## THE PROBLEM:
For each line of the data below that contains "бъдат", return that line.

Extracted records
○ ○ ○ ○ ○ ○ ○

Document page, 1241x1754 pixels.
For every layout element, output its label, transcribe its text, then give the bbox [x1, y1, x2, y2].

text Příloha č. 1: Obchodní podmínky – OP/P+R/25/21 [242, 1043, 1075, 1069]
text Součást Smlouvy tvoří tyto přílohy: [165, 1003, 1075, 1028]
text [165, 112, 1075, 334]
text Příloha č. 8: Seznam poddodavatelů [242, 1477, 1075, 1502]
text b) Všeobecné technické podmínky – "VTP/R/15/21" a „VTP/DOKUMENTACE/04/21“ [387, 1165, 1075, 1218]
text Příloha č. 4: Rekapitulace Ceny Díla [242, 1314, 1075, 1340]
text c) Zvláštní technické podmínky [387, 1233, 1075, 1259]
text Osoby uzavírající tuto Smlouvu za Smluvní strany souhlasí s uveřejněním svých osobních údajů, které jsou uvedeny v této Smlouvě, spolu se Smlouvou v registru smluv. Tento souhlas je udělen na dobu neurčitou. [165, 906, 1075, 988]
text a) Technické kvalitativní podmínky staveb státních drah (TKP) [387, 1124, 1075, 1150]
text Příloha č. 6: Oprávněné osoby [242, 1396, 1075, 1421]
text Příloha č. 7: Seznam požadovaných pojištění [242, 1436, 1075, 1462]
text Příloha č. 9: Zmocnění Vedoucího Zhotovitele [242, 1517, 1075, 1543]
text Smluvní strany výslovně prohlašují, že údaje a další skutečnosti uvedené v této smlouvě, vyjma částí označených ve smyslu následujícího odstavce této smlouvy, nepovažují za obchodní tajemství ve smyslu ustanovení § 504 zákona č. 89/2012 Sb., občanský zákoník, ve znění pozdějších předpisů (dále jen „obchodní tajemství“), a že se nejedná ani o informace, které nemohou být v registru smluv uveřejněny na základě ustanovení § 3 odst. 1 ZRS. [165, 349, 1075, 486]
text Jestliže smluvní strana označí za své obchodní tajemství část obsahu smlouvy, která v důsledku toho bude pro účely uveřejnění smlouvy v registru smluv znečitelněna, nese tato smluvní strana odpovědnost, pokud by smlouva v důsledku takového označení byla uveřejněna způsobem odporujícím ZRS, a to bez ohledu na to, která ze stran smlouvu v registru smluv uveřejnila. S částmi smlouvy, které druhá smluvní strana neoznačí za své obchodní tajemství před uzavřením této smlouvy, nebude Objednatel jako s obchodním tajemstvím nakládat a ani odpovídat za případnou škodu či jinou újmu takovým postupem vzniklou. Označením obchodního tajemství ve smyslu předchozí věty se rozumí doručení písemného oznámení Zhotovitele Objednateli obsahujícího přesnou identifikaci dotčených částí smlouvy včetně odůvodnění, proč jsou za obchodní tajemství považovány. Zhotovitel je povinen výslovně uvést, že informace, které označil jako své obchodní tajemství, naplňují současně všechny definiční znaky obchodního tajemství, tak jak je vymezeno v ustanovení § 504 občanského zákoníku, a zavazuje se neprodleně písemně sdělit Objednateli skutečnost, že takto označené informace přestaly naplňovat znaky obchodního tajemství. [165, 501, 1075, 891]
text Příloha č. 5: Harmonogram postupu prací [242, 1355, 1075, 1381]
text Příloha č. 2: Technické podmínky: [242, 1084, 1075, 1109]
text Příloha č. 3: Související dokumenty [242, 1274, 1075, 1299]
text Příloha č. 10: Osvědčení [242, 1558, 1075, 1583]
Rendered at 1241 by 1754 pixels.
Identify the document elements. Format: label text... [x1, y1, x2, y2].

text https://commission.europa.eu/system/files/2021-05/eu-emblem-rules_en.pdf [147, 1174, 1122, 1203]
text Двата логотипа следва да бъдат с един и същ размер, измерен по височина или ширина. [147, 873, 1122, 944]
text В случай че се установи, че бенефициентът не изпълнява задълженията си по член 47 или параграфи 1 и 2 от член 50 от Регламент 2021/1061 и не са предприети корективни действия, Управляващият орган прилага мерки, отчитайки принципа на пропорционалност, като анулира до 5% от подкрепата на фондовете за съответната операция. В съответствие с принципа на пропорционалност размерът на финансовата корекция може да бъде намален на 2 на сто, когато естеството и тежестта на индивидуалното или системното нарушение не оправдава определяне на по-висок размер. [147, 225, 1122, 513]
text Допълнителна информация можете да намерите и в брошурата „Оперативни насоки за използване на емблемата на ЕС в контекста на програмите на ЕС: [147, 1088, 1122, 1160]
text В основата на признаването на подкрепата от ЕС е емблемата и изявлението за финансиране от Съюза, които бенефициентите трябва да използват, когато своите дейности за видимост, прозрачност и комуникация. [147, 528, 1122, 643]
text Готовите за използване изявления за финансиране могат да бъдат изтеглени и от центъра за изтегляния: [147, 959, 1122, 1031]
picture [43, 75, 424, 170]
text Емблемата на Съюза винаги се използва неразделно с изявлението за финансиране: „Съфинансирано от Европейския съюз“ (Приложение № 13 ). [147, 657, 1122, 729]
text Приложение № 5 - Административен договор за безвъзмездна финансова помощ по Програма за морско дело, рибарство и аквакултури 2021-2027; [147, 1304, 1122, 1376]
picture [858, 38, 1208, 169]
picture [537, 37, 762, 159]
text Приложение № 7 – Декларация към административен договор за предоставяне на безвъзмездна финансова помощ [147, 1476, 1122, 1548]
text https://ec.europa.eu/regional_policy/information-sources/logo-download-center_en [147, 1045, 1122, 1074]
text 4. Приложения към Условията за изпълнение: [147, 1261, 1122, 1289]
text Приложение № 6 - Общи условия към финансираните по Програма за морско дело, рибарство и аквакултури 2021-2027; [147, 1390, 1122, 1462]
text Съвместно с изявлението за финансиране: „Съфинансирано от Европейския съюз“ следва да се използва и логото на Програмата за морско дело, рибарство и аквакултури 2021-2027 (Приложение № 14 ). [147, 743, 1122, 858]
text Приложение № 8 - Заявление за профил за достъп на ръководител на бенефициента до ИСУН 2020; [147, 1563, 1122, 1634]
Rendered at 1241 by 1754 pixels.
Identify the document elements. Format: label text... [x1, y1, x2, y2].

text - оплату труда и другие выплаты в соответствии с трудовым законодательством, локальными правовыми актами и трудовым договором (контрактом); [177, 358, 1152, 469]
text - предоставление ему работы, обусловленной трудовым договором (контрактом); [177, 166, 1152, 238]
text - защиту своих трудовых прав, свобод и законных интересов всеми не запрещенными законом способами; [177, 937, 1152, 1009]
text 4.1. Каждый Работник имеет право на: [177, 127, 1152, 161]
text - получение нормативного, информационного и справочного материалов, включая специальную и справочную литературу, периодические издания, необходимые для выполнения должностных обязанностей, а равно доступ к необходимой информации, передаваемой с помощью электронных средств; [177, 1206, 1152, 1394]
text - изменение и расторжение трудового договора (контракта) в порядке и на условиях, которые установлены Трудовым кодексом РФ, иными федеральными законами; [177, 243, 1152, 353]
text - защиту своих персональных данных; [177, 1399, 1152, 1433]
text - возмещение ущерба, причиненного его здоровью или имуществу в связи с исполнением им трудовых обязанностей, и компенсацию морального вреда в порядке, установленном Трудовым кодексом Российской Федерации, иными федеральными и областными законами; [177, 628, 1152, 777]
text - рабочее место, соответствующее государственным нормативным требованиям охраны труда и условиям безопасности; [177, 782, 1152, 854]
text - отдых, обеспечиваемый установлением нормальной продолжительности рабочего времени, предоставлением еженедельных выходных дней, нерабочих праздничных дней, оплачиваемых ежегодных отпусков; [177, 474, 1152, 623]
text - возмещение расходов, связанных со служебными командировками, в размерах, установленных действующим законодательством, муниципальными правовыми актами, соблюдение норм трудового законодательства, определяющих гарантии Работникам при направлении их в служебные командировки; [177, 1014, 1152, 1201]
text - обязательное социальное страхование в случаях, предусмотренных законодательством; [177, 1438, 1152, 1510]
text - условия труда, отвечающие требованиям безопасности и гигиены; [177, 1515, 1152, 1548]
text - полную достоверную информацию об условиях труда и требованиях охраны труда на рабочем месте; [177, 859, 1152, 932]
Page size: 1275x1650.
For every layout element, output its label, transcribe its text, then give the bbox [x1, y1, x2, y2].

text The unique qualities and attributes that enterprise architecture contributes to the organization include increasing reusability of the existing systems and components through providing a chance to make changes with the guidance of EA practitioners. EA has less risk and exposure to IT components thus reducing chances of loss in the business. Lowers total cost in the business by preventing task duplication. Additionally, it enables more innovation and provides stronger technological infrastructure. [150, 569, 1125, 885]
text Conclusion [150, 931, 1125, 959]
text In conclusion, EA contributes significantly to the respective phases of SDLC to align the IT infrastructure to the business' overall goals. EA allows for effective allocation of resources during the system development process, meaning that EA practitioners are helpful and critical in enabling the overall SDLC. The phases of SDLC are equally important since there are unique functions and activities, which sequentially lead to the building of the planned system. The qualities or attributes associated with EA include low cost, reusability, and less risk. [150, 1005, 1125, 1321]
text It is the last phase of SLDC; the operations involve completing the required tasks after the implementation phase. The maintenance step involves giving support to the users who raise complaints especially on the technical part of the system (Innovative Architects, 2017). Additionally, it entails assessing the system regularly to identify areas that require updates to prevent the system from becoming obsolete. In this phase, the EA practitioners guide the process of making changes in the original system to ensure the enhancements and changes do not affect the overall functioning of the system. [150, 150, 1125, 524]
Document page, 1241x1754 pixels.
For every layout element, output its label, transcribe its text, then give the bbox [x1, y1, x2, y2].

○ ○ ○ ○ ○ ○ ○

## TASK SOLUTION:
text Двата логотипа следва да бъдат с един и същ размер, измерен по височина или ширина. [147, 873, 1122, 944]
text Готовите за използване изявления за финансиране могат да бъдат изтеглени и от центъра за изтегляния: [147, 959, 1122, 1031]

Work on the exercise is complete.